Kemunculan varian baru virus Covid-19 yang diberi kode VUI-202012/01 itu diklaim Pemerintah Inggris sebagai penyebab melonjaknya kasus infeksi di negara itu setiap harinya. Lantas, bagaimana Pemerintah Indonesia merespons situasi itu?
Sejauh ini, penerbangan ke Indonesia dari dan ke negara-negara di Eropa khususnya Inggris masih belum ditutup.

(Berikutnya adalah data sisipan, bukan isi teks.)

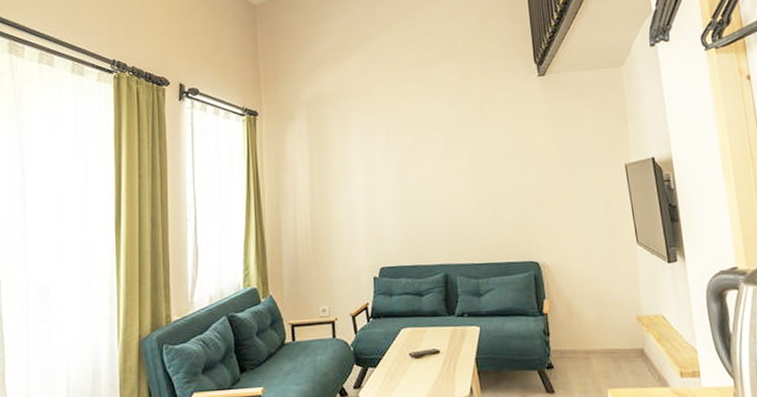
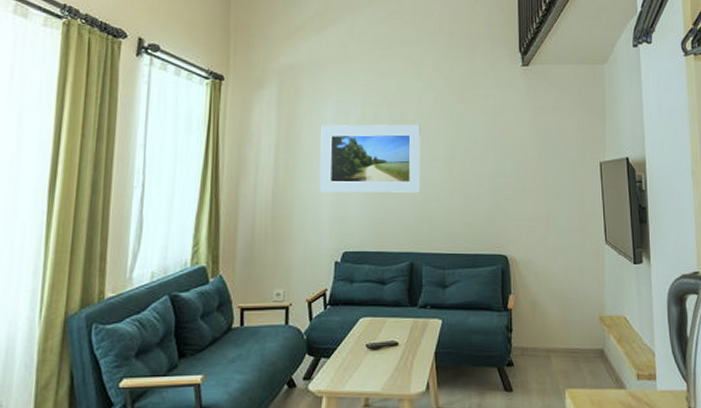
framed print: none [350,141,449,213] -> present [319,124,421,193]

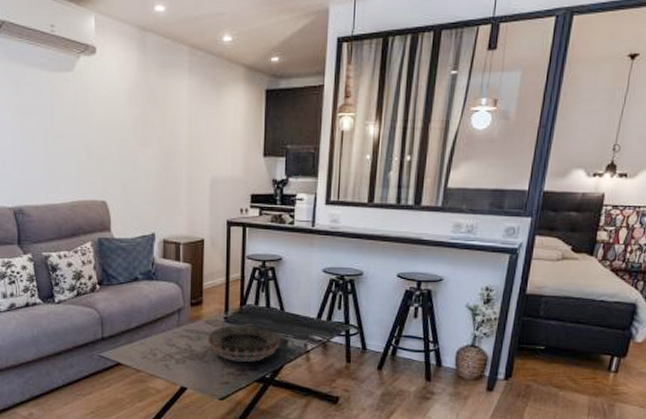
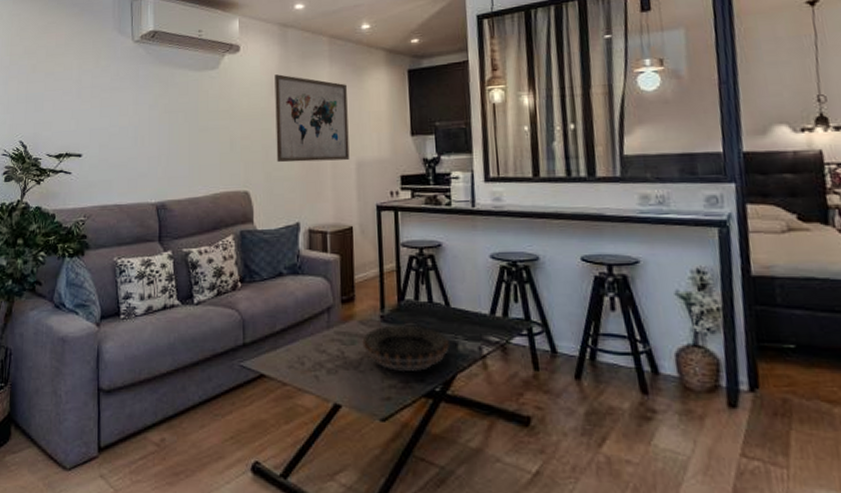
wall art: none [133,83,205,176] -> present [275,74,350,163]

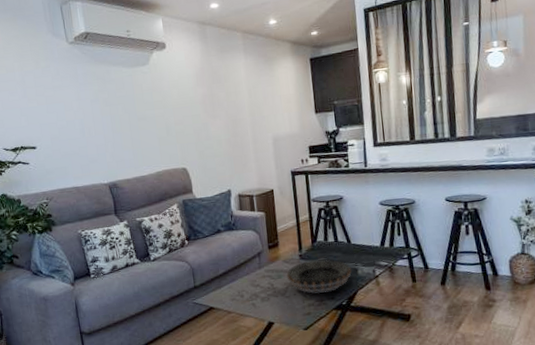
wall art: present [275,74,350,163] -> none [198,67,267,142]

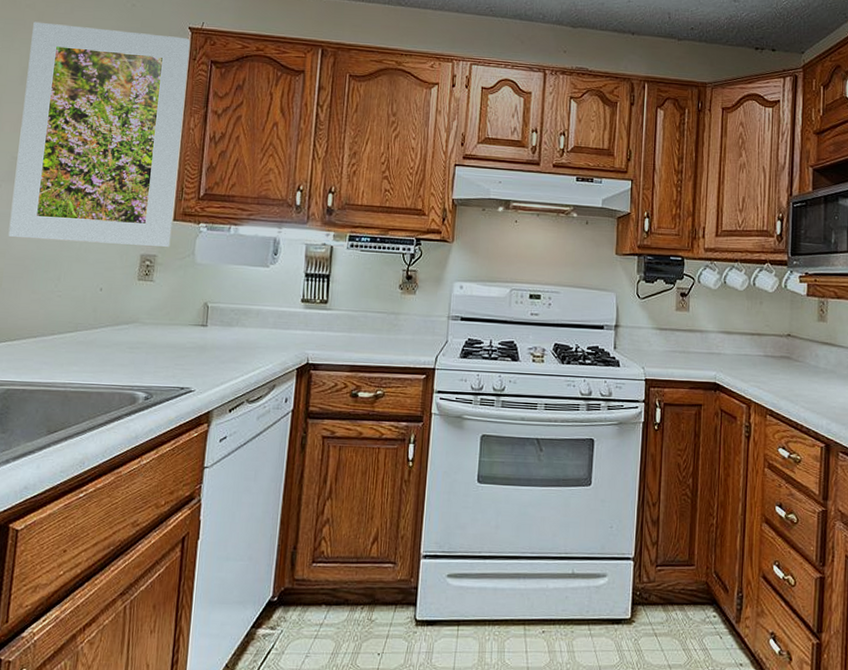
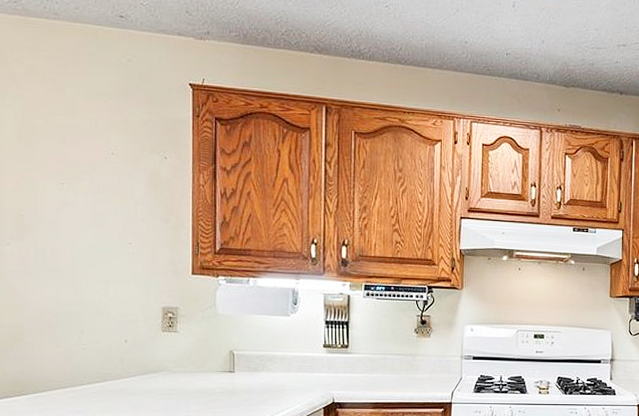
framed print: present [8,21,191,248] -> none [24,76,193,300]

Karenanya, ada potensi terjadi transmisi penularan varian virus baru Covid-19 ini.
Direktur Direktorat Pencegahan dan Pengendalian Penyakit Menular Langsung Kementerian Kesehatan (Kemenkes) Siti Nadia Tarmizi mengatakan pihaknya masih terus melakukan kajian terkatit varian baru corona tersebut.
“Ini masih harus dikaji lebih lanjut ya,” ungkapnya melalui pesan singkat kepada Sindo, Selasa (22/12/2020) kemarin.
Nadia mengatakan, pemerintah dalam hal ini Kemenkes terus mengikuti perkembangan dan himbauan dari World Health Organization (WHO) terkait hal ini. “Kami juga masih perlu memperhatikan imbauan WHO, ya,” kata dia.